Their study looks across local authorities to see how house prices were affected by changes to Housing Benefit made in June 2010 to cut the amount that private renters could claim. They find that the more people in an area who received Housing Benefit, the more house prices fell: if 1% more of the local population claim Housing Benefit, average prices fell by around 0.5%.

This effect was stronger for flats and in areas with low demand for housing, and negligible for detached houses. As a result of the cuts, more Housing Benefit recipients moved home compared with other renters. Prices fell immediately after the cuts were announced, suggesting that landlords anticipated that fewer people would be able to rent.
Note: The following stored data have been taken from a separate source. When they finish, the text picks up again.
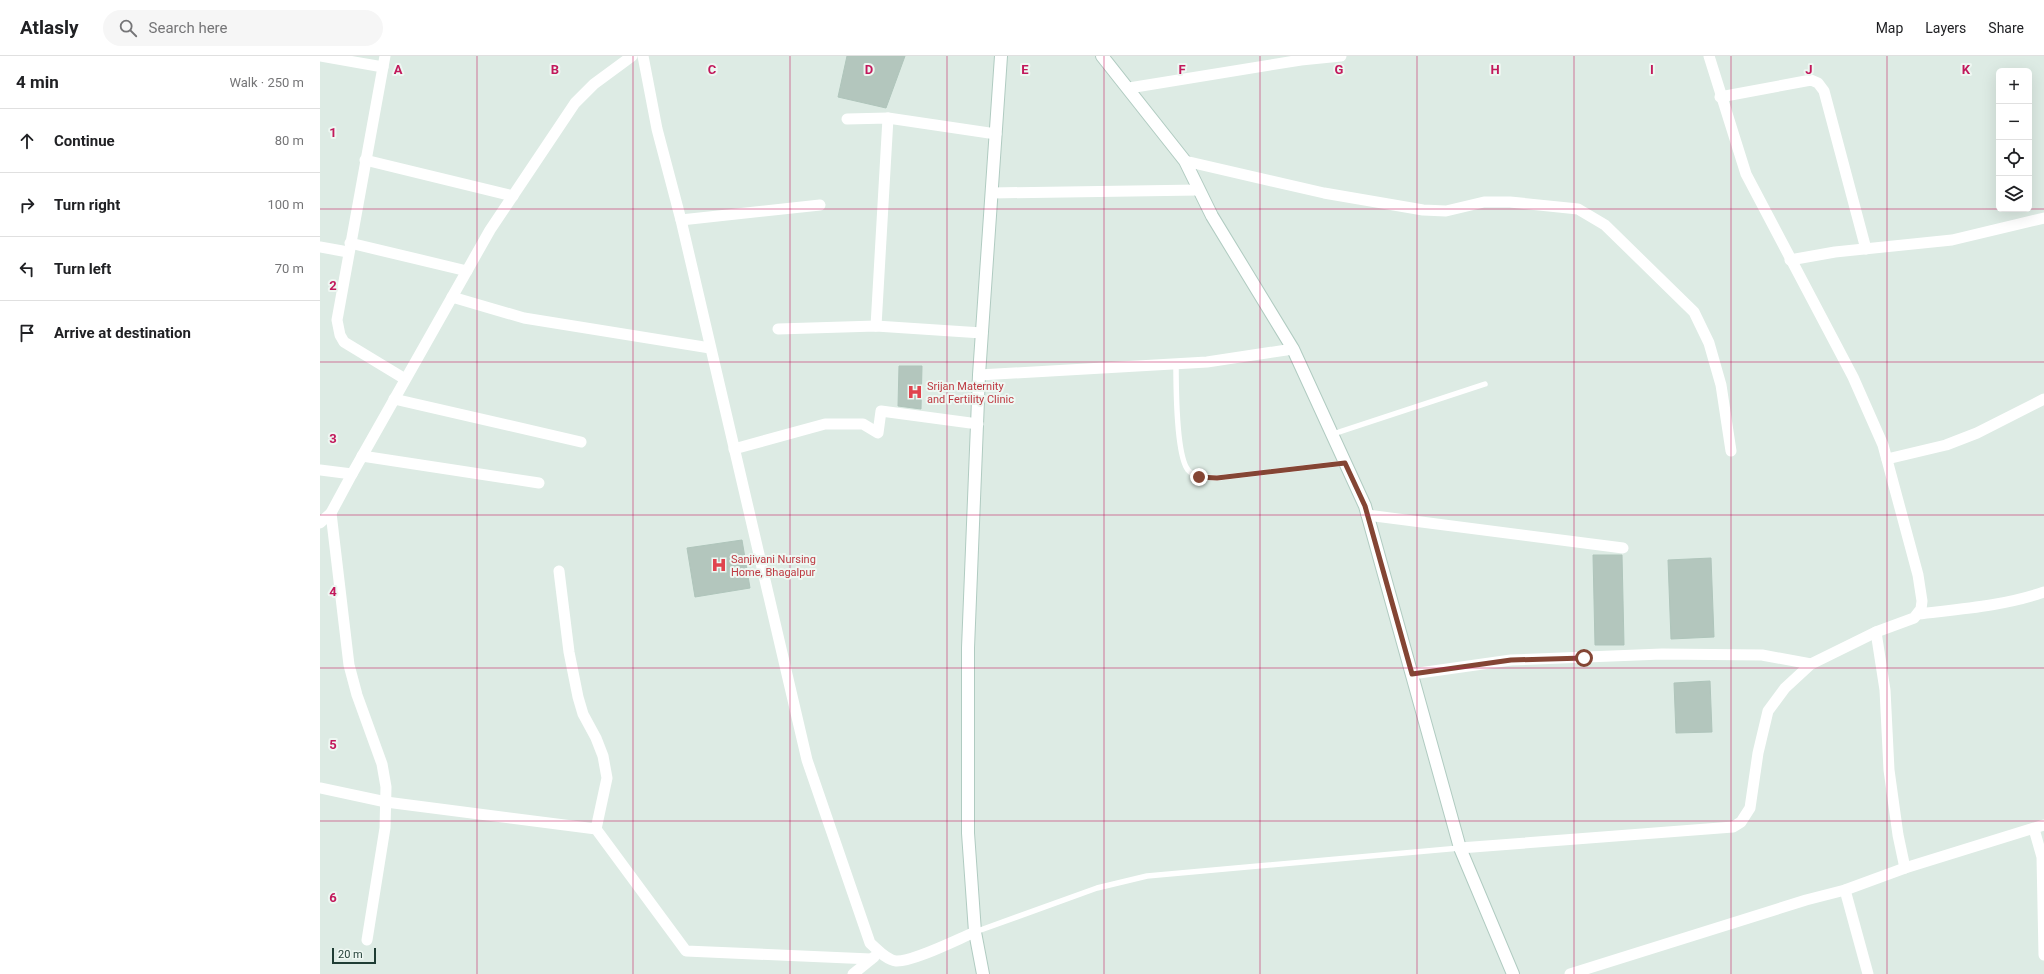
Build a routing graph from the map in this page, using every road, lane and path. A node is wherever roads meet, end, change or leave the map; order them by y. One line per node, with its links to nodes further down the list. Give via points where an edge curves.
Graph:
1 (320, 56): 8 (street)
2 (632, 56): 18 (street, via 594,84 575,103)
3 (643, 56): 21 (street, via 657,129)
4 (1001, 56): 13 (street)
5 (1102, 56): 9 (street)
6 (1341, 56): 9 (street, via 1300,60)
7 (1709, 56): 10 (street)
8 (384, 61): 14 (street)
9 (1129, 88): 15 (street)
10 (1720, 97): 24 (street, via 1811,80 1818,83 1824,91); 25 (street, via 1746,174)
11 (888, 118): 12 (street); 13 (street); 28 (street)
12 (847, 119)
13 (996, 134): 17 (street)
14 (365, 160): 18 (street); 23 (street)
15 (1185, 161): 16 (street); 43 (street, via 1324,193 1423,210 1446,211 1484,202 1510,202 1578,208 1590,214 1605,225 1694,312 1709,343 1721,385)
16 (1199, 190): 17 (street); 32 (street, via 1212,216)
17 (992, 193): 30 (street)
18 (513, 196): 26 (street)
19 (820, 205): 21 (street)
20 (2044, 218): 24 (street, via 1952,240)
21 (681, 220): 31 (street)
22 (320, 247): 23 (street)
23 (349, 248): 26 (street); 35 (street, via 337,320 340,335 344,342 354,349)
24 (1866, 250): 25 (street)
25 (1790, 260): 45 (street, via 1853,377 1875,426)
26 (467, 271): 27 (street)
27 (452, 297): 31 (street, via 517,317); 35 (street)
28 (876, 326): 29 (street); 30 (street)
29 (778, 329)
30 (982, 333): 34 (street)
31 (710, 348): 42 (street)
32 (1293, 349): 33 (street, via 1208,362); 40 (street)
33 (1176, 364): 34 (street); 46 (lane, via 1182,454 1188,470 1199,477 1217,478)
34 (979, 375): 39 (street)
35 (405, 379): 37 (street)
36 (1485, 384): 40 (lane)
37 (394, 399): 41 (street); 44 (street)
38 (2044, 399): 45 (street, via 1977,433 1946,445)
39 (978, 424): 42 (street, via 881,411 878,433 864,424 825,424); 67 (street, via 968,664 968,833)
40 (1332, 434): 46 (street)
41 (580, 442)
42 (734, 449): 69 (street, via 807,760 870,943)
43 (1731, 451)
44 (362, 456): 48 (street); 49 (street)
45 (1886, 459): 56 (street, via 1918,575 1922,601)
46 (1345, 463): 51 (street)
47 (320, 470): 48 (street)
48 (352, 474): 50 (street)
49 (539, 483)
50 (331, 513): 52 (street); 61 (street, via 349,665 382,764)
51 (1367, 515): 53 (street); 59 (street)
52 (320, 523)
53 (1623, 548)
54 (559, 571): 63 (street, via 569,652 578,697 583,714 603,756 607,778)
55 (2044, 592): 56 (street, via 1984,607)
56 (1918, 614): 57 (street, via 1914,618)
57 (1876, 632): 58 (street); 65 (street, via 1885,690 1889,770 1895,820)
58 (1811, 664): 59 (street, via 1762,654 1662,654 1511,660); 64 (street, via 1785,688 1768,711 1758,753 1750,808 1741,822 1733,826)
59 (1412, 674): 64 (street)
60 (320, 788): 61 (street)
61 (386, 802): 63 (street); 68 (street, via 385,828)
62 (2039, 827): 65 (street); 70 (street)
63 (596, 829): 71 (street, via 686,951)
64 (1460, 848): 67 (lane, via 1147,876 1097,888); 74 (street)
65 (1905, 868): 66 (street)
66 (1845, 890): 75 (street); 76 (street)
67 (975, 932): 69 (street, via 908,959 895,961); 73 (street)
68 (368, 940)
69 (880, 952): 71 (street)
70 (2044, 955)
71 (871, 959): 72 (street)
72 (853, 974)
73 (983, 974)
74 (1512, 974)
75 (1570, 974)
76 (1868, 974)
In June 2010, the UK government announced changes to Housing Benefit that cut the amount that recipients living in privately-rented accommodation would be able to claim. This study investigates the impact of these reforms on house prices by analysing property transactions across local authorities. Among the findings:

? The reforms caused average property prices to fall in relation to the proportion of the local population who received Housing Benefit.
? Average prices in a local area fell by an estimated 0.5% for every 1% more of the local population in receipt of Housing Benefit.
? Price falls were greatest for flats, but there was no impact on the prices of detached houses.
? Effects were greatest on prices in areas where there is less demand for homes.
? The cuts led to more housing benefit recipients moving home in comparison to other renters.

Housing Benefit is one of the largest items of welfare expenditure made by the UK government. In his first budget in June 2010, Chancellor George Osborne announced plans to reduce this by limiting the amount that could be claimed by individual households.

These changes included introducing a cap on the maximum amount that would be paid for a property with a given number of bedrooms, cutting the maximum number of bedrooms that could be claimed for from five to four, and lowering local reference rents on which the levels of housing benefit are set. The changes came into effect in England in April 2011.

These reforms would be expected to reduce property prices if they led to lower financial returns from letting property to households in receipt of Housing Benefit. This would happen if landlords were forced to reduce rents or if recipients fell into arrears more frequently. To investigate whether this happened, more than 3,000,000 prices for property transactions in England between January 2009 and December 2013 were analysed.

The results show that property prices were lower following the announcement, and that the fall in prices was greater in local authorities that had a greater proportion of the local population in receipt of Housing Benefit. Further, prices were lower in the period immediately following the Chancellor''s announcement, suggesting that landlords responded before the reforms had come into effect.

The impact of the reform was not the same across property types. Housing Benefit recipients are most likely to live in flats and average prices fall more for flats than terraced or semi-detached houses. The prices for detached houses are unaffected by the changes.

There was no observable impact of the reform in London and the reforms had a bigger impact in local authorities with greater numbers of vacant properties. This indicates that the buoyancy of local housing markets mattered and that the reforms had little effect in places where demand for housing is strong.

Finally, analysis is conducted using the survey Understanding Society to explore the behaviour of individual households following the Housing Benefit reforms. It is found that benefit recipients were more likely to move compared with other renters, which suggests that the cuts induced recipients to move home.